Why Tweens and Teens are amazing

The adolescent years have a bad reputation for turning our sweet little children into hormonally-driven, impulsive, lazy, moody teens, but according to new research the tween and teen years are really a time we can be excited about. By Kelly Eden.

Adolescence is a really important period of our children’s lives: they are growing in their independence, creativity, ability to think, and sense of identity. It ranges from puberty (around age 12) until our kids get their adult brain (somewhere from their late teens to early 30s).

Dr Daniel Siegel, author of Brainstorm: The power and purpose of the teenage brain, is one advocate for celebrating the teenage years more. He says that the idea of raging hormones causing teen behaviour is really outdated. We now know a lot more about brain development.

The brain rewires itself at an incredibly rapid pace during the teen years. As parents, it’s important that we try to understand the remodelling the brain is doing in these years. Then we can enjoy the benefits (such as creativity) and, at the same time, better help our teens reduce the risks that come along with these changes (like poor decision-making skills).

So, what are some of the things that make tweens and teens so amazing?

Creativity
During the teen years creativity and innovation are at a high, according to Siegel. Because of the remodelling happening in their brains, teens are not limited in their thinking as much as adults are. This age group, unlike younger children, are also able to think in more abstract ways.
This combination of creativity and abstract thinking leads to
some very original ideas.

As parents we can encourage our tweens and teens to use their creativity, think outside the box, and develop their ideas. Not all of them will be practical of course, but keep encouraging them to explore ideas and they might come up with something surprising.

Wired to learn
During the adolescent years, our children’s developing brains become incredibly active in the area that seeks reward.

Because of this, studies have found, teens are far more wired to learn from experience than adults are.

Neuroscientist Daphna Shomany, of Columbia University, in her research found that teenagers were not only quicker learners than adults but they were also better at remembering small details.

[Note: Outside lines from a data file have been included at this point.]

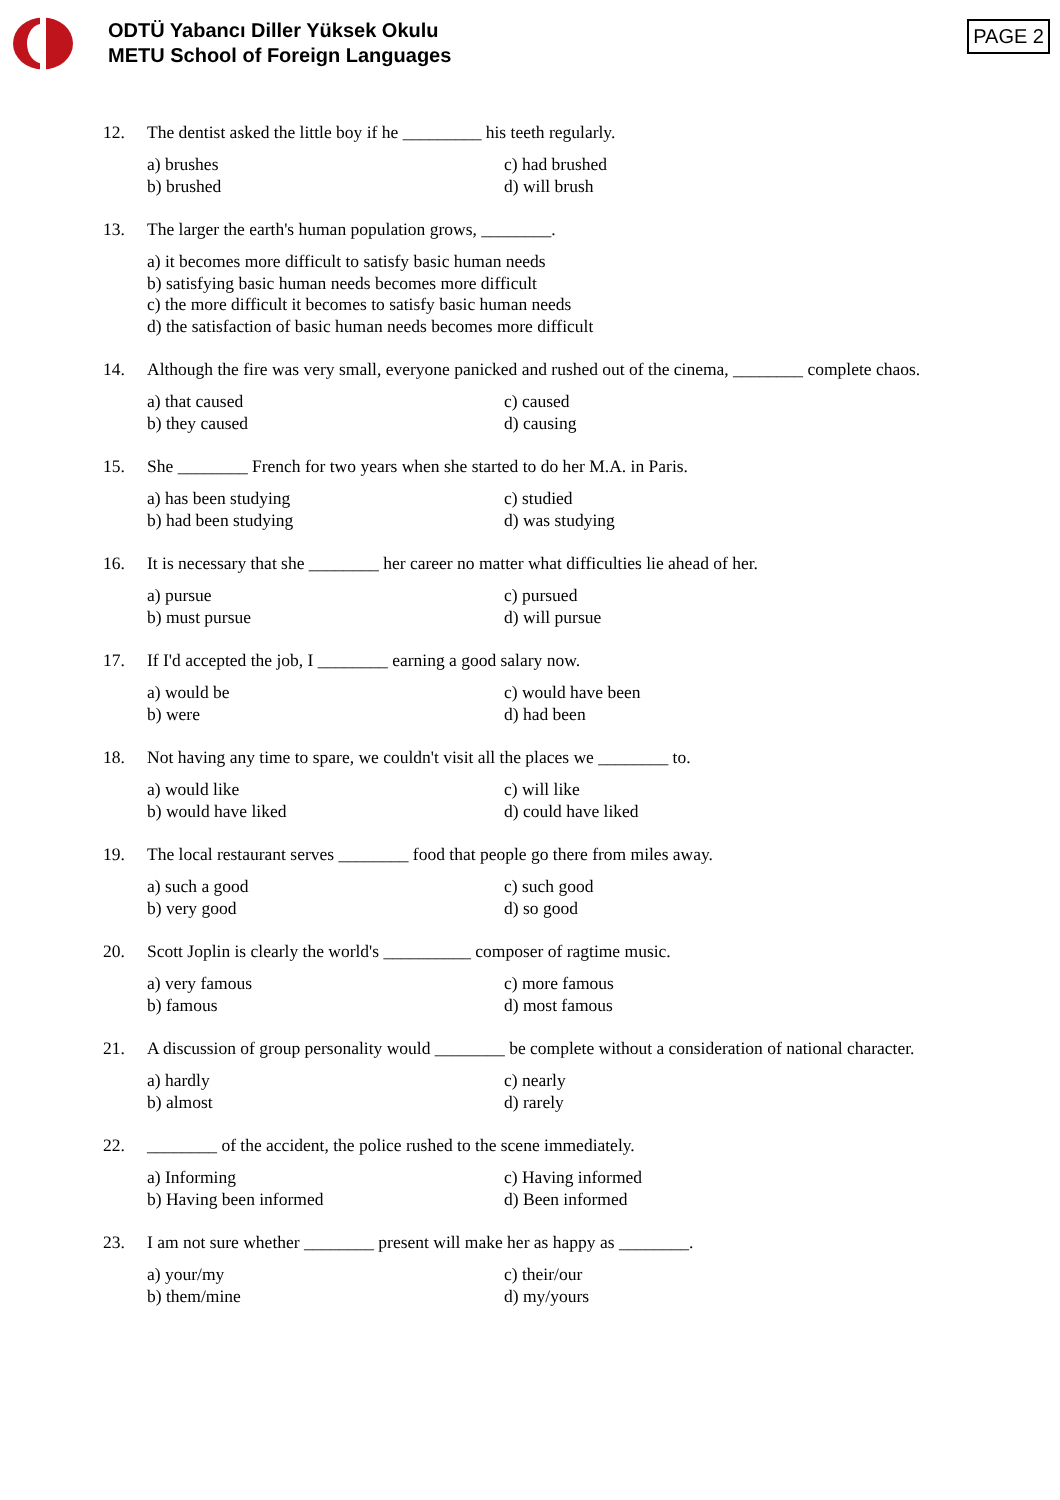ODTÜ Yabancı Diller Yüksek Okulu
METU School of Foreign Languages
PAGE 2
12. The dentist asked the little boy if he _________ his teeth regularly.
a) brushes
c) had brushed
b) brushed
d) will brush
13. The larger the earth's human population grows, ________.
a) it becomes more difficult to satisfy basic human needs
b) satisfying basic human needs becomes more difficult
c) the more difficult it becomes to satisfy basic human needs
d) the satisfaction of basic human needs becomes more difficult
14. Although the fire was very small, everyone panicked and rushed out of the cinema, ________ complete chaos.
a) that caused
c) caused
b) they caused
d) causing
15. She ________ French for two years when she started to do her M.A. in Paris.
a) has been studying
c) studied
b) had been studying
d) was studying
16. It is necessary that she ________ her career no matter what difficulties lie ahead of her.
a) pursue
c) pursued
b) must pursue
d) will pursue
17. If I'd accepted the job, I ________ earning a good salary now.
a) would be
c) would have been
b) were
d) had been
18. Not having any time to spare, we couldn't visit all the places we ________ to.
a) would like
c) will like
b) would have liked
d) could have liked
19. The local restaurant serves ________ food that people go there from miles away.
a) such a good
c) such good
b) very good
d) so good
20. Scott Joplin is clearly the world's __________ composer of ragtime music.
a) very famous
c) more famous
b) famous
d) most famous
21. A discussion of group personality would ________ be complete without a consideration of national character.
a) hardly
c) nearly
b) almost
d) rarely
22. ________ of the accident, the police rushed to the scene immediately.
a) Informing
c) Having informed
b) Having been informed
d) Been informed
23. I am not sure whether ________ present will make her as happy as ________.
a) your/my
c) their/our
b) them/mine
d) my/yours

Adolescent brains have a remarkable ability to learn and change which makes these years a potential opportunity for incredible growth for our kids.

Sensitivity to emotions
Tween and teen brains are set up to be far more sensitive to their own and others’ feelings in these years. Our children are also developing a sense of their own identity at this time (which doesn’t become very stable until early adulthood, so don’t worry if they try on a few different identities!).

Tweens and teens also become very aware of moral ideas and issues at this age. This is a chance for us as parents to really enjoy exploring these ideas with our children. We can listen to them, gently challenge their thinking, and help them develop empathy for others and their ideas.

Growing independence
We often think of the typical boundary pushing and risk-taking behaviours that comes with teen years as a bad thing. According to Siegel though, our teens’ strong emotions, push for independence, and willingness to take risks are actually necessary. Risk-taking and independence can lead to meeting new people, trying new sports or activities, and discovering things they are passionate about.

If developed well, these aspects are incredibly important for our children to become independent from us. They lead to great adult lives, full of adventure and purpose.